After deciding that teaching was not the way that she connects best with students, Shirley went back to school to earn a master’s degree with an emphasis on advising international students because she thought she would do this exclusively for the rest of her career. When she returned to Berkeley for her first job, she worked at UC Extension in their International Diploma Programs office and stayed there for six and a half years before deciding that she wanted to broaden her scope. She moved to the School of Information and coordinated the graduate program there, including everything from admissions through career services. From there, she came to EECS.
When she was in Japan at the age of 23, she made herself a promise that she would visit at least one new country each year. She managed to keep that promise, sometimes visiting more—her current total is 32 countries. It helps that as she keeps working at Berkeley, she accrues more vacation hours to spend on her travels; she’s now been working on campus for nearly twenty years.
Perhaps the real energy and enthusiasm that Shirley exudes is best exemplified in her childhood career aspiration:
I wanted to be Indiana Jones; I wanted to be an anthropologist and be like Indiana Jones and go on all these adventures and dig stuff up. I got the traveling down but maybe not the being chased by people.
True, there’s no digging in her current day to day activities, and perhaps there are no villains trying to track her down, but there are frequently large numbers of students looking for her for advice. The care that Shirley takes with her students is reflected in the thirty letters they submitted to nominate her for this award:
She didn’t roll her eyes at my mistakes or patronize me when I didn’t know the system. She just helped. This is only one example of her cheerful willingness to help students in the department. Shirley is an angel. –David McPherson
Heck, I almost feel like if she was asked to climb Mt. Everest, she would try to do that… Basically, as another student succinctly put it: “Shirley is great in all things.” –Mehrdad Niknami
She is one of the key EECS members who makes us feel attached to the department and UC Berkeley…For us, Shirley is EECS and EECS is Shirley. –Burak Eminoglu
The Zeilinger Award is given annually to a staff person who exemplifies a cheerful attitude toward their service to the department’s students, faculty and staff. All staff who have been in the EECS Department more than 3 years, and parallel ERSO staff who work in Cory, Soda, or Sutardja Dai Halls in affiliation with the EECS Department, can be nominated. The strongest candidates are usually nominated over a period of years by people at all levels of the department. Shirley, for example, had been nominated every year since she arrived here (even though she wasn’t yet qualified to win!) and had letters from staff and faculty, as well as students.

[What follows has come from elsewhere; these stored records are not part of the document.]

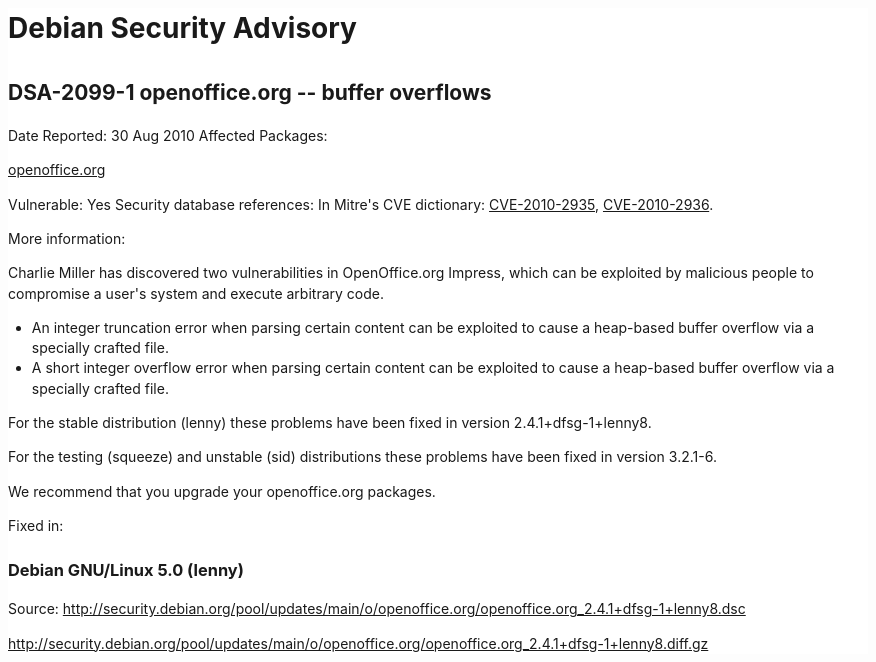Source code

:
Debian Security Advisory
========================


DSA-2099-1 openoffice.org -- buffer overflows
---------------------------------------------



Date Reported:
30 Aug 2010
Affected Packages:

[openoffice.org](https://packages.debian.org/src:openoffice.org)

Vulnerable:
Yes
Security database references:
In Mitre's CVE dictionary: [CVE-2010-2935](https://security-tracker.debian.org/tracker/CVE-2010-2935), [CVE-2010-2936](https://security-tracker.debian.org/tracker/CVE-2010-2936).  

More information:

Charlie Miller has discovered two vulnerabilities in OpenOffice.org
Impress, which can be exploited by malicious people to compromise a
user's system and execute arbitrary code.


* An integer truncation error when parsing certain content can be
 exploited to cause a heap-based buffer overflow via a specially
 crafted file.
* A short integer overflow error when parsing certain content can
 be exploited to cause a heap-based buffer overflow via a specially
 crafted file.


For the stable distribution (lenny) these problems have been fixed in
version 2.4.1+dfsg-1+lenny8.


For the testing (squeeze) and unstable (sid) distributions these
problems have been fixed in version 3.2.1-6.


We recommend that you upgrade your openoffice.org packages.



Fixed in:

### Debian GNU/Linux 5.0 (lenny)



Source:
 <http://security.debian.org/pool/updates/main/o/openoffice.org/openoffice.org_2.4.1+dfsg-1+lenny8.dsc>  

<http://security.debian.org/pool/updates/main/o/openoffice.org/openoffice.org_2.4.1+dfsg-1+lenny8.diff.gz>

So if you’ve nominated someone and they didn’t win, don’t give up…nominate them again!
If you need some inspiration, look no further than Shirley:
My approach not just with students but anybody I work with or just anyone I interact with is, I hope they treat me the way that I would like to be treated. I know we’re all really busy, but I really appreciate it when someone takes the time to help me with something and doesn’t get upset about it, and I think kindness goes a long way.